本文主要是在该文的基础上进行了自己的整理总结，如有不清楚的地方还请移步

1 准备工作

1.1 Sigmoid激活函数的导数

Sigmoid函数表达式：
$\begin{aligned} \sigma \left( x \right) =\frac{1}{1+e^{-x}} \end{aligned}$
其导数为：
$\begin{aligned} \\ \frac{d\sigma \left( x \right)}{dx}&=\frac{d}{dx}\left( \frac{1}{1+e^{-x}} \right) \\ &=\frac{e^{-x}}{\left( 1+e^{-x} \right) ^2}=\frac{\left( 1+e^{-x} \right) -1}{\left( 1+e^{-x} \right) ^2} \\ &=\frac{1+e^{-x}}{\left( 1+e^{-x} \right) ^2}-\left( \frac{1}{1+e^{-x}} \right) ^{\begin{array}{c}2 \\ \end{array}} \\ &=\sigma \left( x \right) -\sigma \left( x \right) ^2=\sigma \left( 1-\sigma \right) \end{aligned}$

2 神经网络结构图

$i$ 为输入， $h$ 和 $o$ 为两个全连接层

对神经网络的权重 $w$ 和偏置 $b$ 的参数进行初始化，如下图所示：

3 前向传播

1. 对 $h$ 层：

1.计算 $h_1$ 节点的全部输入
$\begin{aligned} net_{h1}&=w_1\times i_1+w_2\times i_2+b_1\times 1 \\ &=0.15\times 0.05+0.2\times 0.1+0.35\times 1 \\ &=0.3775 \end{aligned}$
2.计算 $h_1$ 节点的输出。 $h_1$ 节点的公式应该为 $out_{h1}=\sigma \left( wx+b \right)$ 其中， $x$ 为该节点的输入（在此处即 $i$ ）, $w$ 为权重， $b$ 为偏置， $\sigma$ 为激活函数（此处采用的激活函数即准备工作1.1中的Sigmoid激活函数）。

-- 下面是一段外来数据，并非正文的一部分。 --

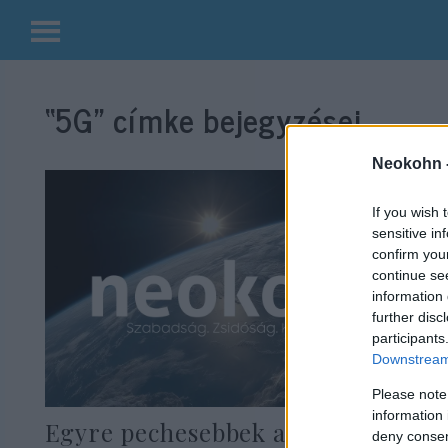
Kilépés
a
“5G”
címke bejegyzései.
tartalomba
Neokohn 
If you wish 
sensitive in
confirm you
continue se
information 
further disc
participants
Downstream 
Please note
information 
Egyre pechesebbek a kínai cégek
deny consent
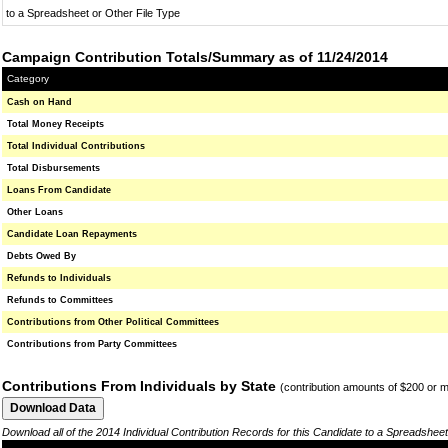
to a Spreadsheet or Other File Type
Campaign Contribution Totals/Summary as of 11/24/2014
Category
Cash on Hand
Total Money Receipts
Total Individual Contributions
Total Disbursements
Loans From Candidate
Other Loans
Candidate Loan Repayments
Debts Owed By
Refunds to Individuals
Refunds to Committees
Contributions from Other Political Committees
Contributions from Party Committees
Contributions From Individuals by State
(contribution amounts of $200 or 
Download all of the 2014 Individual Contribution Records for this Candidate to a Spreadsheet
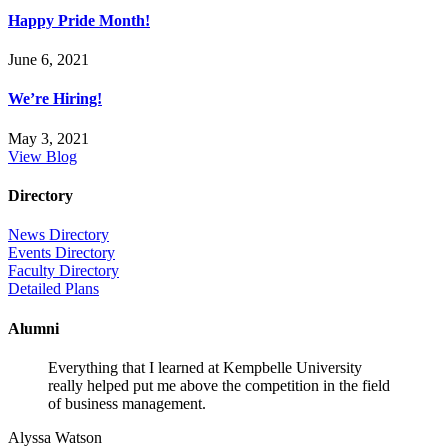
Happy Pride Month!
June 6, 2021
We’re Hiring!
May 3, 2021
View Blog
Directory
News Directory
Events Directory
Faculty Directory
Detailed Plans
Alumni
Everything that I learned at Kempbelle University
really helped put me above the competition in the field
of business management.
Alyssa Watson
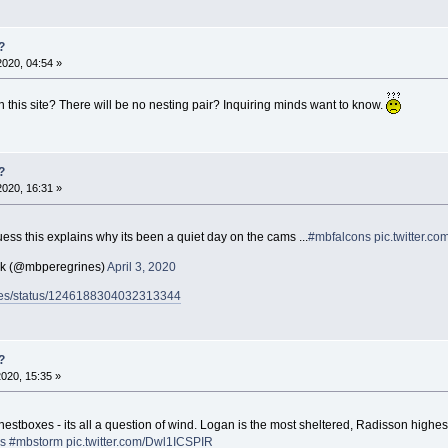
?
2020, 04:54 »
 this site? There will be no nesting pair? Inquiring minds want to know.
?
2020, 16:31 »
ss this explains why its been a quiet day on the cams ...
#mbfalcons
pic.twitter.
ck (@mbperegrines)
April 3, 2020
rines/status/1246188304032313344
?
2020, 15:35 »
ee nestboxes - its all a question of wind. Logan is the most sheltered, Radisson hig
s
#mbstorm
pic.twitter.com/Dwl1ICSPIR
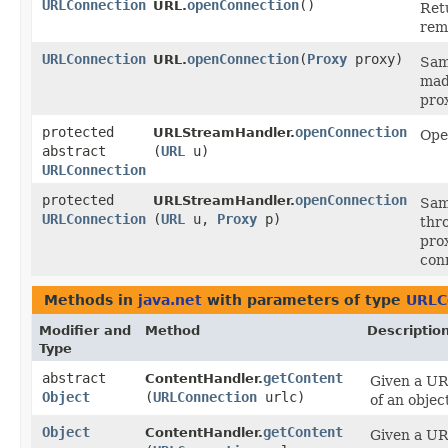
URLConnection
openConnection
()
URL.
Ret
rem
URLConnection
openConnection
​(
Proxy
proxy)
URL.
Sam
mad
pro
protected
openConnection
URLStreamHandler.
Ope
abstract
(
URL
u)
URLConnection
protected
openConnection
URLStreamHandler.
Sam
URLConnection
(
URL
u,
Proxy
p)
thr
pro
con
Methods in
java.net
with parameters of type
URLC
Modifier and
Method
Descriptio
Type
abstract
getContent
ContentHandler.
Given a UR
Object
(
URLConnection
urlc)
of an objec
Object
getContent
ContentHandler.
Given a UR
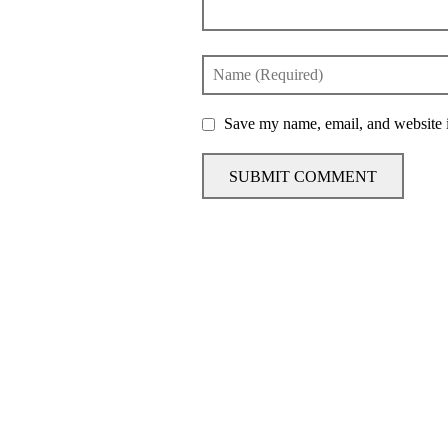
Save my name, email, and website i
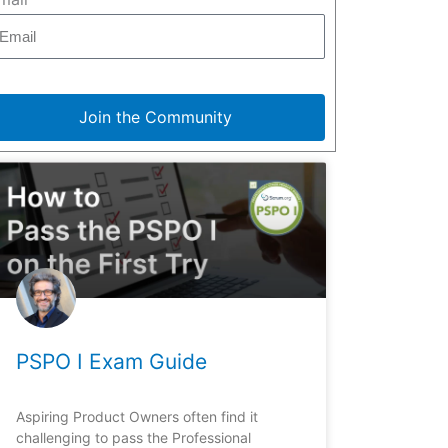
Join the Community
PSPO I Exam Guide
Aspiring Product Owners often find it
challenging to pass the Professional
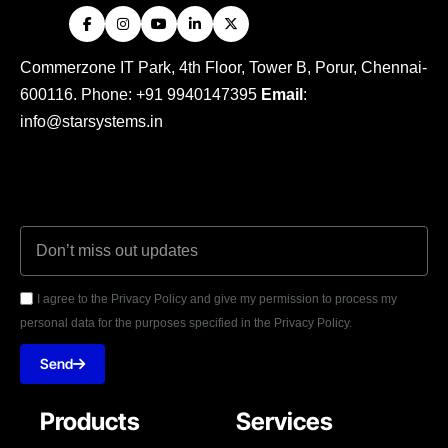
Commerzone IT Park, 4th Floor, Tower B, Porur, Chennai-
600116. Phone: +91 9940147395
Email
:
info@starsystems.in
I agree to the Privacy Policy and give my permission to process my
personal data for the purposes specified in the Privacy Policy.
Send
Products
Services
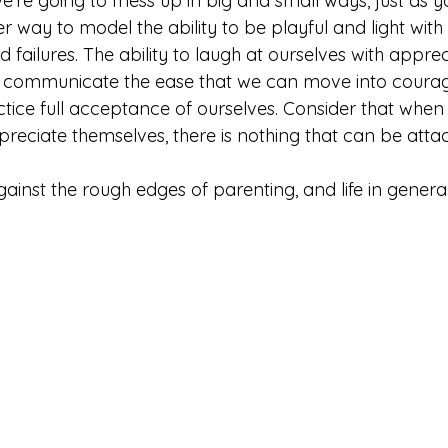
t we’re going to mess up in big and small ways, just as y
er way to model the ability to be playful and light with
failures. The ability to laugh at ourselves with appreci
to communicate the ease that we can move into coura
tice full acceptance of ourselves. Consider that when 
preciate themselves, there is nothing that can be atta
ainst the rough edges of parenting, and life in genera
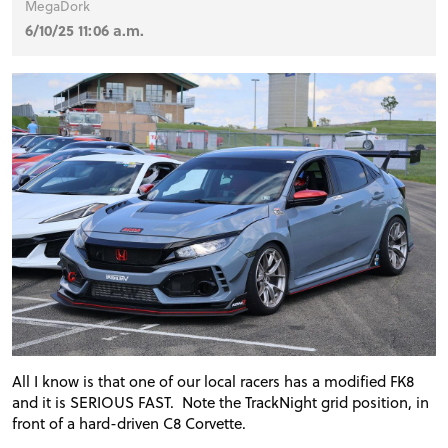
MegaDork
6/10/25 11:06 a.m.
All I know is that one of our local racers has a modified FK8
and it is SERIOUS FAST. Note the TrackNight grid position, in
front of a hard-driven C8 Corvette.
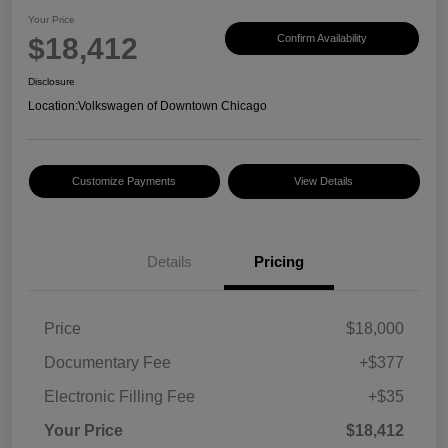
Your Price
$18,412
Confirm Availability
Disclosure
Location:
Volkswagen of Downtown Chicago
Customize Payments
View Details
Details
Pricing
Price
$18,000
Documentary Fee
+$377
Electronic Filling Fee
+$35
Your Price
$18,412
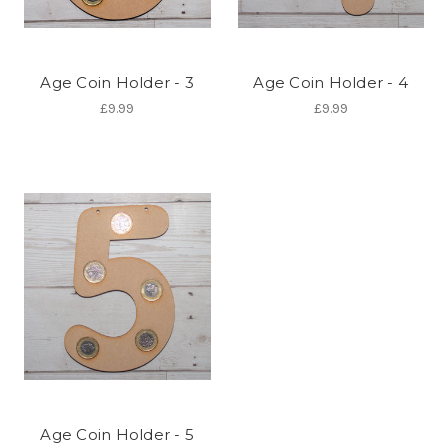
Age Coin Holder - 3
Age Coin Holder - 4
£9.99
£9.99
Age Coin Holder - 5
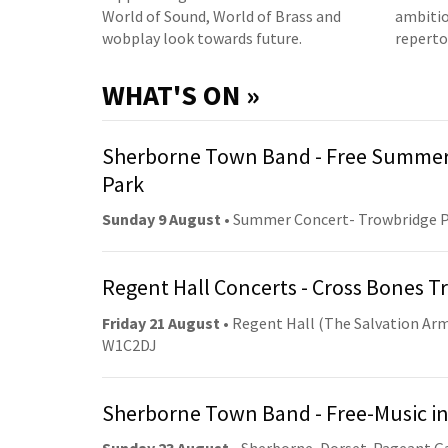
World of Sound, World of Brass and
ambitio
wobplay look towards future.
reperto
WHAT'S ON »
Sherborne Town Band - Free Summer
Park
Sunday 9 August
• Summer Concert- Trowbridge 
Regent Hall Concerts - Cross Bones 
Friday 21 August
• Regent Hall (The Salvation Arm
W1C2DJ
Sherborne Town Band - Free-Music in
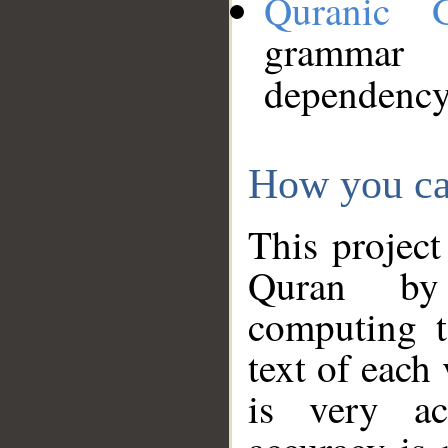
Quranic 
grammar
dependency
How you ca
This project
Quran by 
computing t
text of each
is very ac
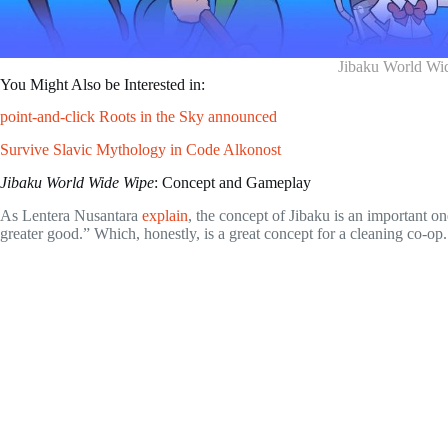
Jibaku World Wi
You Might Also be Interested in:
point-and-click Roots in the Sky announced
Survive Slavic Mythology in Code Alkonost
Jibaku World Wide Wipe
: Concept and Gameplay
As Lentera Nusantara
explain
, the concept of Jibaku is an important o
greater good.” Which, honestly, is a great concept for a cleaning co-op.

则 $h_1$ 节点的输出为：
$\begin{aligned} out_{h1}&=\sigma \left( wx+b \right) \\ &=\sigma \left( net_{h1} \right) \\ &=\frac{1}{1+e^{-net_{h1}}}=\frac{1}{1+e^{-0.3775}} \\ &=0.593269992 \end{aligned}$
3.用同样的方法得 $out_{h2}=0.596884378$

2.对 $o$ 层

1.对 $o$ 层重复上述的过程：
$\begin{aligned} net_{o1}&=w_5\times out_{h1}+w_6\times out_{h2}+b_2\times 1 \\ &=0.4\times 0.593269992+0.45\times 0.596884378+0.6 \\ &=1.105905967 \end{aligned}$
则输出为：
$out_{o1}=\frac{1}{1+e^{-net_{o1}}}=0.75136507$
同理可以得到 $out_{o2}=0.772929456$

4 计算误差（Loss）

在这里采用均方差损失函数，其表达式为： $E_{total}=\frac{1}{2}\sum_{k=1}^K{\left( y_k-o_k \right) ^2}$ 其中， $y_k$ 为真实值（期望值）， $o_k$ 为输出值。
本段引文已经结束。